EXTRACT PROVIDED Start Marker

Catching up with old friends can give you a new perspective on life. Recently, I met with Laura. She’s a Managing Director for a local non-profit organization.
Laura was always an activist. Ever since middle school. And she was all about boycotting the corporate world. But, a few years ago the corporate world turned to sustainability.
Now, Laura wanted to join the crusade and change corporations from within. For this purpose, she had to build a new Managing Director resume.
You might say that she’s moving from one managerial position to another. What is the difference?
Until just a year ago, her non-profit was strapped for cash. She was busy searching for sponsors.
Currently, Laura has millions of operational cash at her fingertips. Instead of gaining supporters, she is busy convincing board members.
Her job title is the same. But the scope of her work is entirely different.
How did she go about building her resume to get the position?
Read on to find out how our team helped her.

EXTRACT PROVIDED End Marker
PROVIDED ENTRIES Start Marker

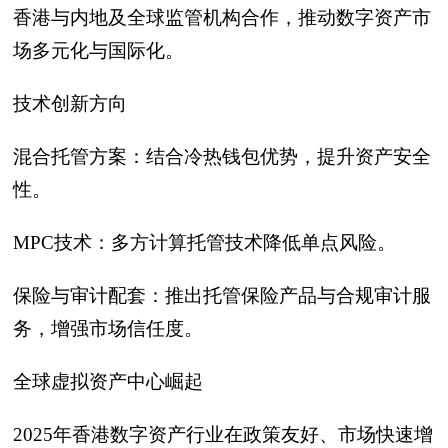
香港与内地及全球监管机构合作，推动数字资产市
场多元化与国际化。
技术创新方向
混合托管方案：结合冷热钱包优势，提升资产安全
性。
MPC技术：多方计算托管技术降低单点风险。
保险与审计配套：推出托管保险产品与合规审计服
务，增强市场信任度。
全球虚拟资产中心崛起
2025年香港数字资产行业在政策友好、市场快速增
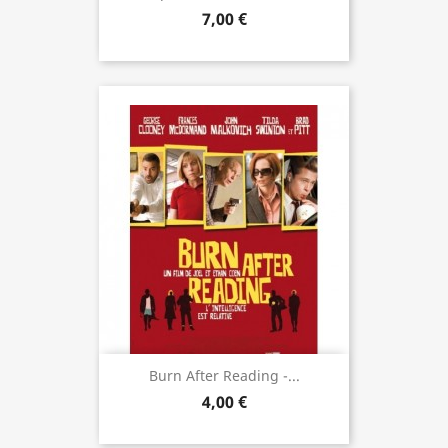
7,00 €
Burn After Reading -...
4,00 €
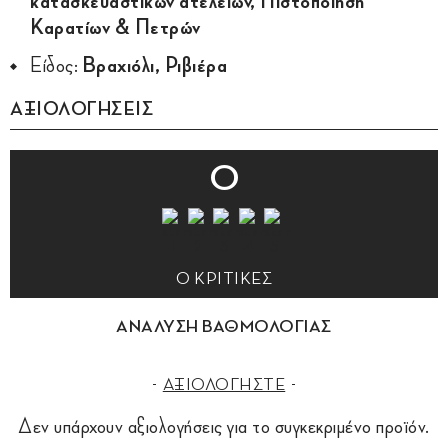
κατασκευαστικών ατελειών, Πιστοποίηση
Καρατίων & Πετρών
Είδος:
Βραχιόλι, Ριβιέρα
ΑΞΙΟΛΟΓΗΣΕΙΣ
0
0 ΚΡΙΤΙΚΕΣ
ΑΝΑΛΥΣΗ ΒΑΘΜΟΛΟΓΙΑΣ
ΑΞΙΟΛΟΓΗΣΤΕ
Δεν υπάρχουν αξιολογήσεις για το συγκεκριμένο προϊόν.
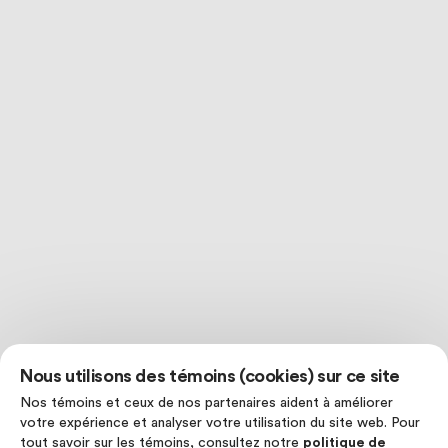
Nous utilisons des témoins (cookies) sur ce site
Nos témoins et ceux de nos partenaires aident à améliorer
votre expérience et analyser votre utilisation du site web. Pour
tout savoir sur les témoins, consultez notre
politique de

PROVIDED ENTRIES End Marker

WORK INSTRUCTIONS:
(a) According to the extract provided, what was Laura busy doing until a year ago, when her non-profit was strapped for cash?
(b) Convert the lines of text read from the four rows into a JSON list of strings, with one string per line and no blank lines. Leave the pictures out of the list.

SOLUTIONS FOR EACH TASK:
(a) Searching for sponsors.

(b)
[
  "香港与内地及全球监管机构合作，推动数字资产市",
  "场多元化与国际化。",
  "技术创新方向",
  "混合托管方案：结合冷热钱包优势，提升资产安全",
  "性。",
  "MPC技术：多方计算托管技术降低单点风险。",
  "保险与审计配套：推出托管保险产品与合规审计服",
  "务，增强市场信任度。",
  "全球虚拟资产中心崛起",
  "2025年香港数字资产行业在政策友好、市场快速增",
  "7,00 €",
  "Burn After Reading -...",
  "4,00 €",
  "κατασκευαστικών ατελειών, Πιστοποίηση",
  "Καρατίων & Πετρών",
  "Είδος:",
  "Βραχιόλι, Ριβιέρα",
  "ΑΞΙΟΛΟΓΗΣΕΙΣ",
  "0",
  "0 ΚΡΙΤΙΚΕΣ",
  "ΑΝΑΛΥΣΗ ΒΑΘΜΟΛΟΓΙΑΣ",
  "ΑΞΙΟΛΟΓΗΣΤΕ",
  "Δεν υπάρχουν αξιολογήσεις για το συγκεκριμένο προϊόν.",
  "Nous utilisons des témoins (cookies) sur ce site",
  "Nos témoins et ceux de nos partenaires aident à améliorer",
  "votre expérience et analyser votre utilisation du site web. Pour",
  "tout savoir sur les témoins, consultez notre",
  "politique de"
]